══ Texte extrait
L’ évitement scolaire : un effet « boomerang » de la labélisation en politique de la ville ? IPP. Octobre 2024.
Note IPP n° 110, octobre 2024.
Par Manon Garrouste et Miren Lafourcade.
Résumé
En France, la politique de la ville cible les quartiers urbains confrontés à de très grandes difficultés sociales et économiques, d'abord qualifiés de « zones urbaines sensibles » puis, depuis 2014, de « quartiers prioritaires ». Ces quartiers bénéficient de subventions publiques visant à réduire la ségrégation urbaine et à améliorer les conditions de vie des habitants (logement, services publics, sécurité) et leurs opportunités socio-économiques (éducation, emploi).
Cette note étudie un revers de la politique de la ville encore peu documenté : la stigmatisation territoriale, qui est analysée ici sous le prisme de l’évitement scolaire des collèges publics situés dans les quartiers périmétrés par la politique. L’étude prend appui sur une réforme de la géographie prioritaire intervenue en 2014, qui a redessiné la carte des quartiers ciblés à l’aide d’un carroyage très fin du territoire et d’un seuil d’éligibilité fondé sur le revenu fiscal médian des résidents de chaque carreau. Sans que la carte scolaire ait été modifiée par la réforme, certains collèges sont ainsi « entrés » dans le périmètre de la politique, et d’autres en sont « sortis ». La comparaison des collèges des quartiers situés juste au-dessus et au-dessous du seuil d’éligibilité, avant et après la réforme, permet d’évaluer l’impact causal moyen de la labélisation du quartier en politique de la ville sur l’évitement scolaire.
════
══ Informations extraites
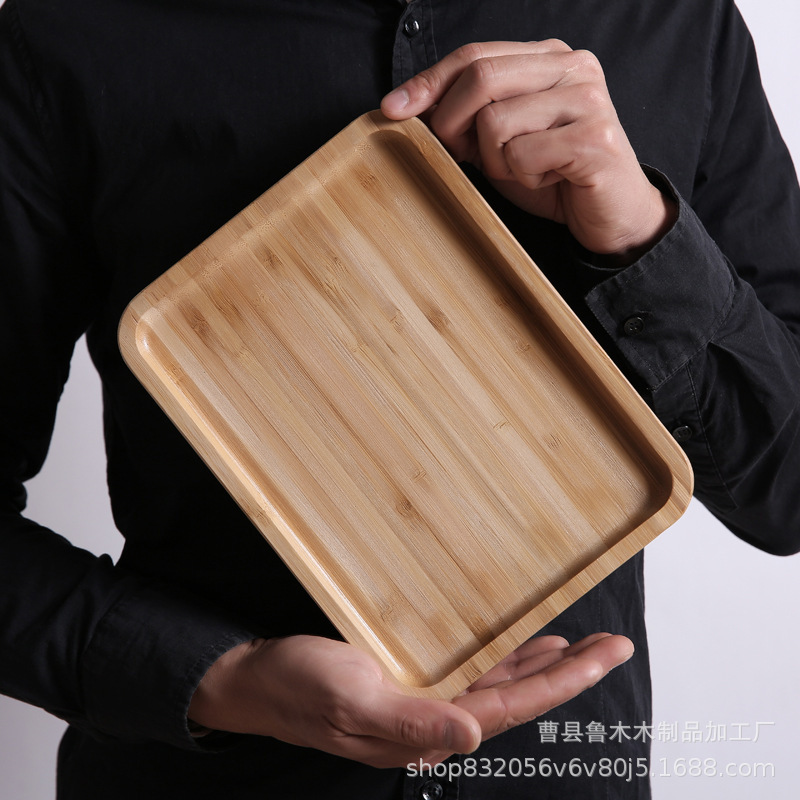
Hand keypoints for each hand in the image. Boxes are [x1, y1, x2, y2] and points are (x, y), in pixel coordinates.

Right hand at [188, 632, 632, 767]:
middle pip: (516, 694)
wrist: (257, 677)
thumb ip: (412, 723)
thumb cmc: (298, 688)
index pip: (512, 707)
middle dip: (568, 671)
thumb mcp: (351, 702)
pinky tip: (519, 641)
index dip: (563, 682)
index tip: (605, 655)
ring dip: (541, 662)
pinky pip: (469, 664)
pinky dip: (502, 652)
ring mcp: (423, 695)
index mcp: (427, 731)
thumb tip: (475, 736)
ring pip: (498, 679)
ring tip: (580, 644)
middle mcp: (434, 717)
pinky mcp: (408, 673)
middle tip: (612, 644)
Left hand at [381, 41, 675, 260]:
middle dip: (453, 122)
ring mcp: (587, 100)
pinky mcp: (595, 138)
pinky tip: (549, 179)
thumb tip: (408, 106)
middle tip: (461, 154)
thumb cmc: (553, 175)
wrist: (612, 216)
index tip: (392, 108)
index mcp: (549, 57)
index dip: (429, 81)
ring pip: (497, 121)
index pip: (474, 55)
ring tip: (527, 170)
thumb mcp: (500, 142)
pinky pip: (523, 154)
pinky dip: (524, 176)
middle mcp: (573, 66)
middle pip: (481, 77)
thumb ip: (467, 117)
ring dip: (497, 160)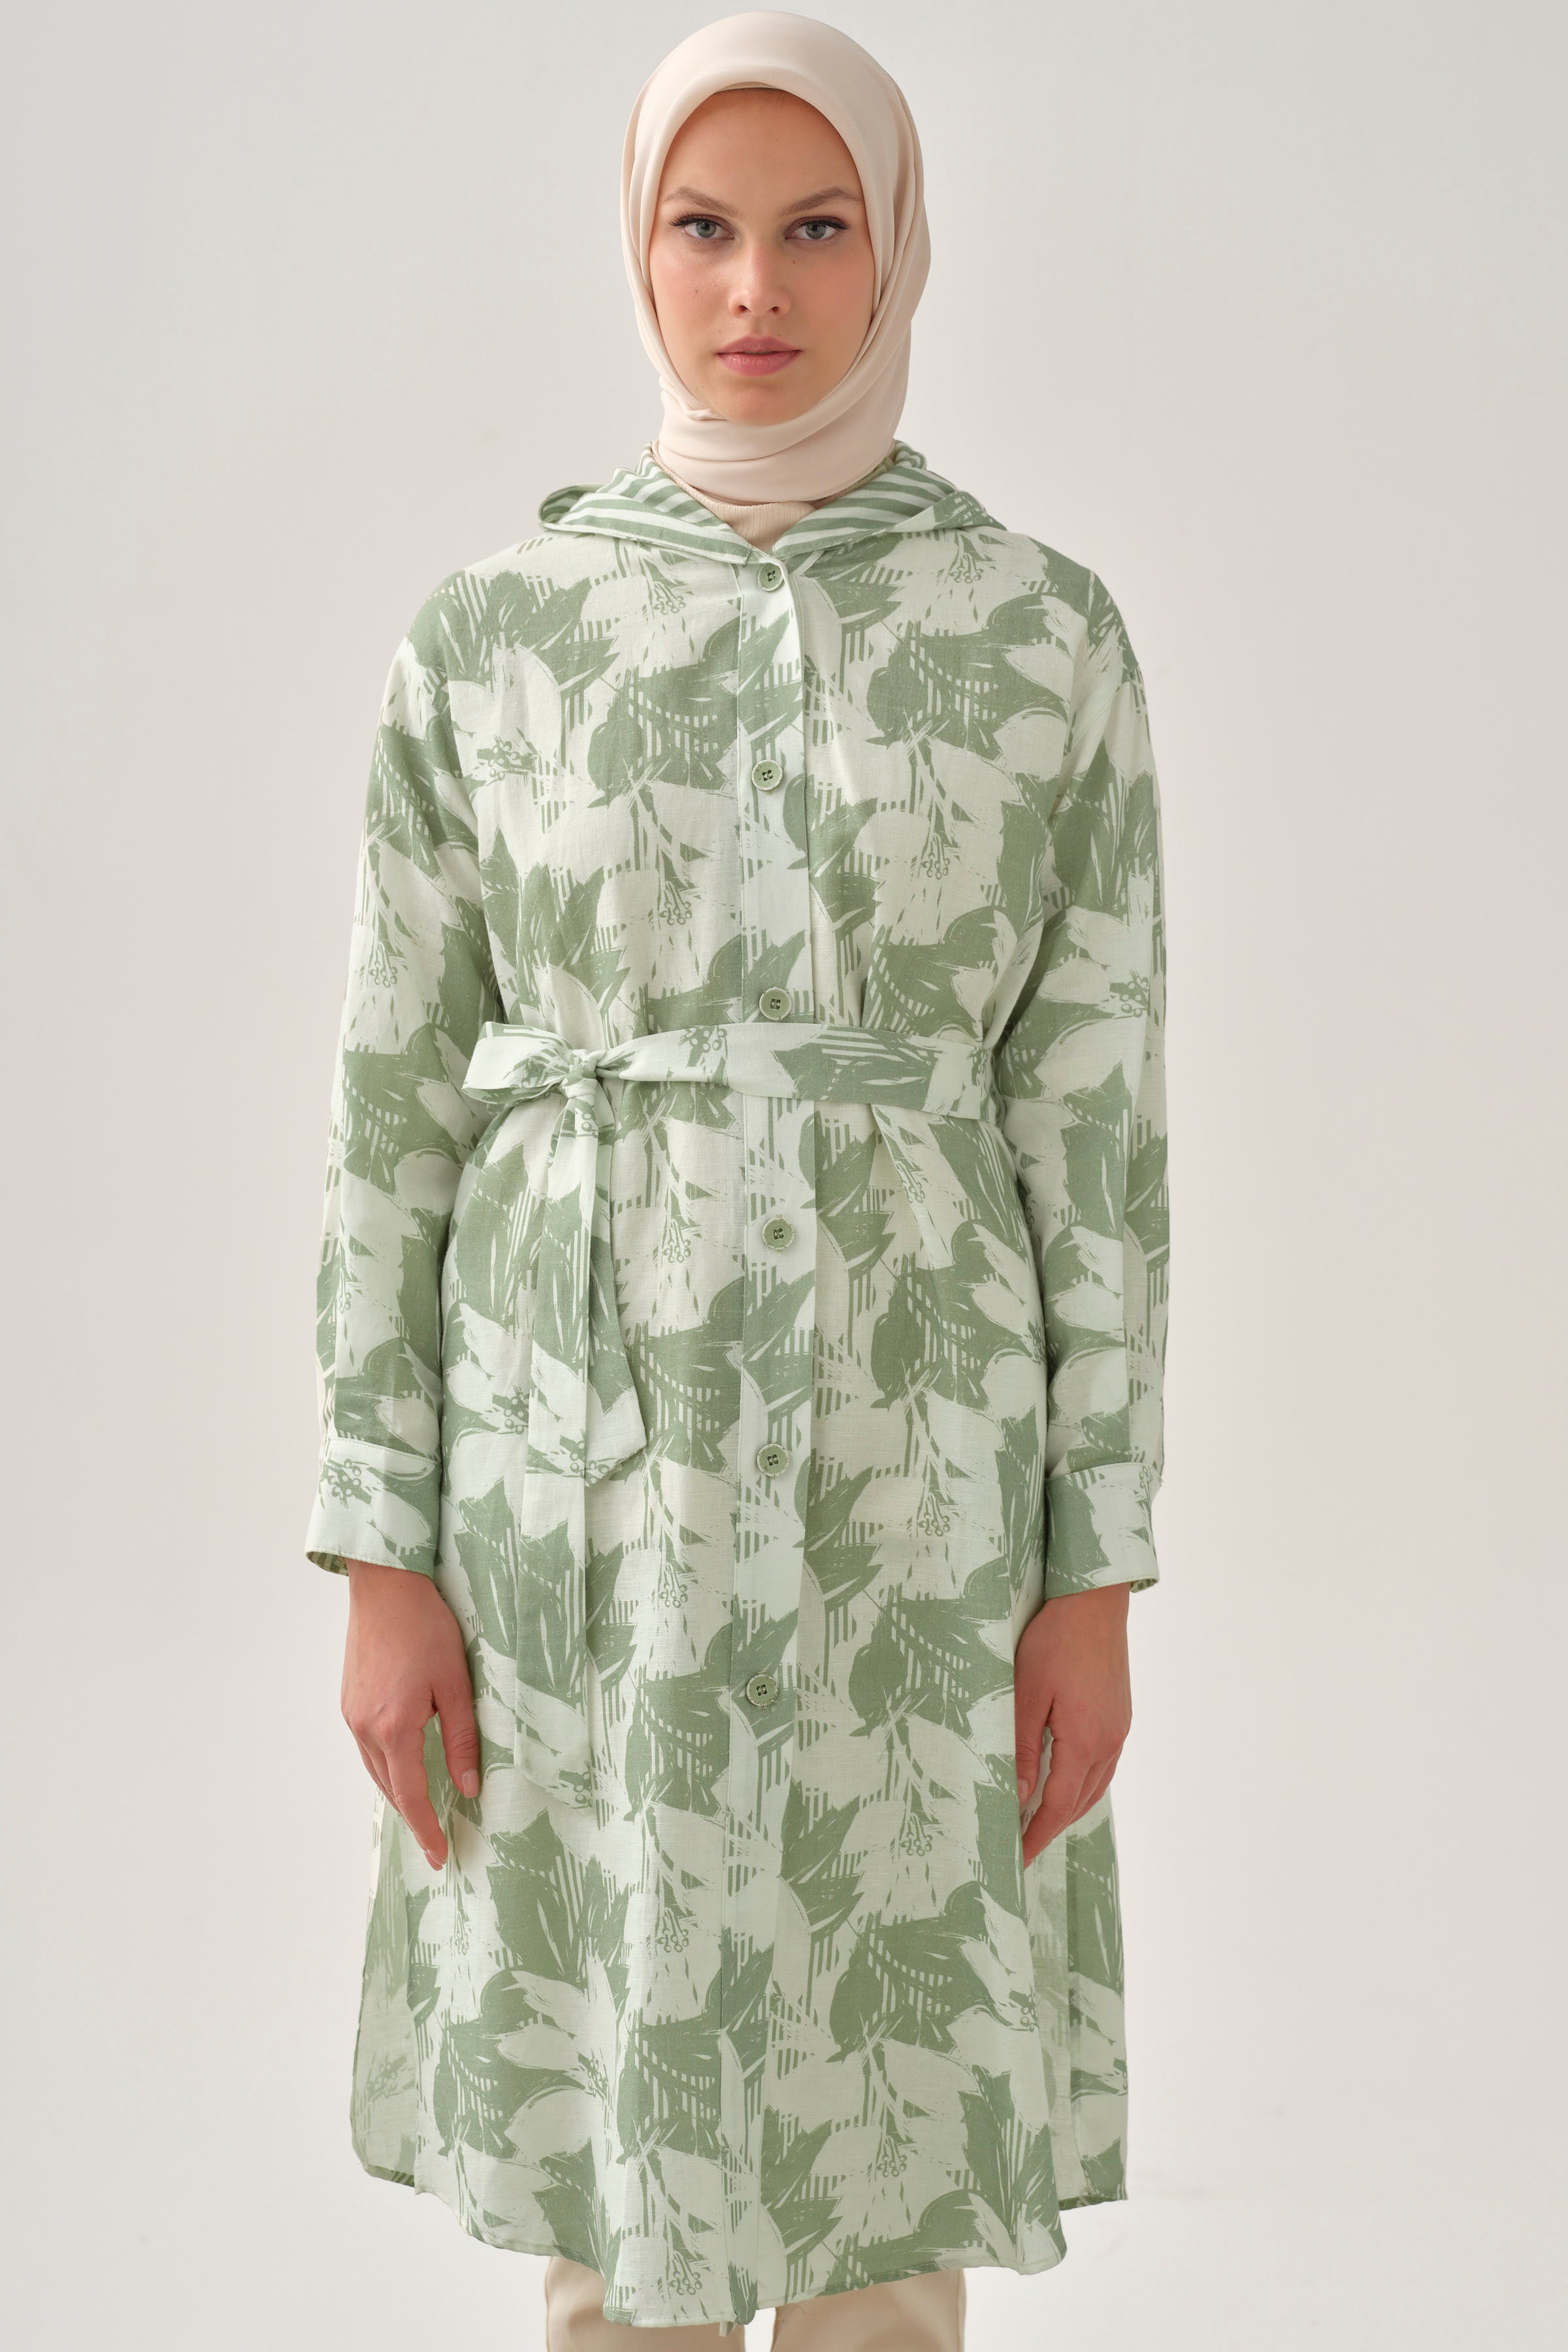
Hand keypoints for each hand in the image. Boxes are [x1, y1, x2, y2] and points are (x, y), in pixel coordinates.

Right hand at [340, 1560, 480, 1870]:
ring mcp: (352, 1714)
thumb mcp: (456, 1684)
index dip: (426, 1829)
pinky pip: (367, 1748)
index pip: (411, 1794)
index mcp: (393, 1727)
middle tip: (436, 1841)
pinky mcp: (350, 1700)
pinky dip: (386, 1767)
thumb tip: (468, 1787)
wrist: (386, 1586)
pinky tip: (403, 1767)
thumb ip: (462, 1739)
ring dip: (398, 1793)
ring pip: (376, 1769)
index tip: (439, 1857)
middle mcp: (365, 1727)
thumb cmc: (425, 1627)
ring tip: (422, 1812)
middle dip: (413, 1816)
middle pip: (389, 1788)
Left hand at [1014, 1584, 1131, 1865]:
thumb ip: (1023, 1748)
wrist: (1095, 1602)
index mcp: (1085, 1742)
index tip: (1018, 1860)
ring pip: (1095, 1787)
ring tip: (1039, 1823)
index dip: (1036, 1836)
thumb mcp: (1026, 1693)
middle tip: (1023, 1847)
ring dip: (1068, 1809)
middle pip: (1078, 1803)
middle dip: (1050, 1829)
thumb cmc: (1055, 1642)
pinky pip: (1104, 1766)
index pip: (1056, 1806)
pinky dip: (1083, 1785)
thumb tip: (1019, 1797)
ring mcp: (1119, 1730)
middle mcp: (1109, 1743)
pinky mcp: (1121, 1716)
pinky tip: (1067, 1782)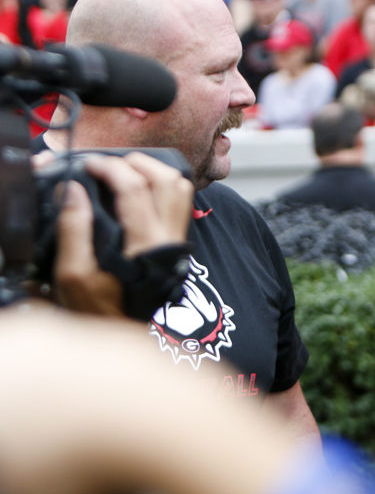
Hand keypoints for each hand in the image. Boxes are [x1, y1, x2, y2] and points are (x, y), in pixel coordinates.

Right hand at [38, 152, 193, 315]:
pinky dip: (164, 186)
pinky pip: (181, 202)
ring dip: (156, 171)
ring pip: (181, 188)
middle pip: (168, 179)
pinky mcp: (177, 242)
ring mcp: (177, 239)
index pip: (135, 188)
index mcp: (145, 243)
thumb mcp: (73, 275)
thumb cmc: (97, 306)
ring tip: (127, 171)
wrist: (122, 330)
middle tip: (110, 164)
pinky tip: (142, 188)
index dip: (110, 167)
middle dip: (138, 162)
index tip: (88, 164)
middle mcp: (169, 238)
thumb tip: (74, 190)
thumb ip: (73, 229)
════
Consigne: Recopiez intégralement le texte sur l'évitement scolaire, sans rien y changer. Les items proviennent d'une autre source que le texte.

Résultat attendu:
L’ évitement scolaire : un effet « boomerang » de la labélisation en politique de la ville ? IPP. Octobre 2024.
Note IPP n° 110, octobre 2024.
Par Manon Garrouste et Miren Lafourcade.
Résumé
En France, la politique de la ville cible les quartiers urbains confrontés à de très grandes difficultés sociales et économiques, d'abord qualifiés de « zones urbaines sensibles » puis, depuis 2014, de « quartiers prioritaires ». Ces quartiers bénéficient de subventions publiques visant à réduire la ségrégation urbaine et à améliorer les conditions de vie des habitants (logement, services publics, sécurité) et leurs opportunités socio-économiques (éducation, emploi).
Cette note étudie un revers de la politique de la ville encore peu documenté : la stigmatisation territoriale, qui est analysée ici sous le prisme de l’évitement scolaire des collèges publics situés dans les quartiers périmétrés par la politique. L’étude prend appui sur une réforme de la géographie prioritaire intervenue en 2014, qui a redessiné la carte des quartiers ciblés à l’aide d’un carroyage très fin du territoire et d’un seuil d’éligibilité fondé sur le revenu fiscal médian des résidents de chaque carreau. Sans que la carte scolaire ait été modifiée par la réforme, certains collèges sont ainsi « entrés » dans le périmètre de la politique, et d’autres en sont « sortis ». La comparaison des collèges des quartiers situés juste au-dessus et au-dessous du seuil d’éligibilité, avant et après la réforme, permet d’évaluer l’impact causal moyen de la labélisation du quartier en politique de la ville sur l’évitement scolaire.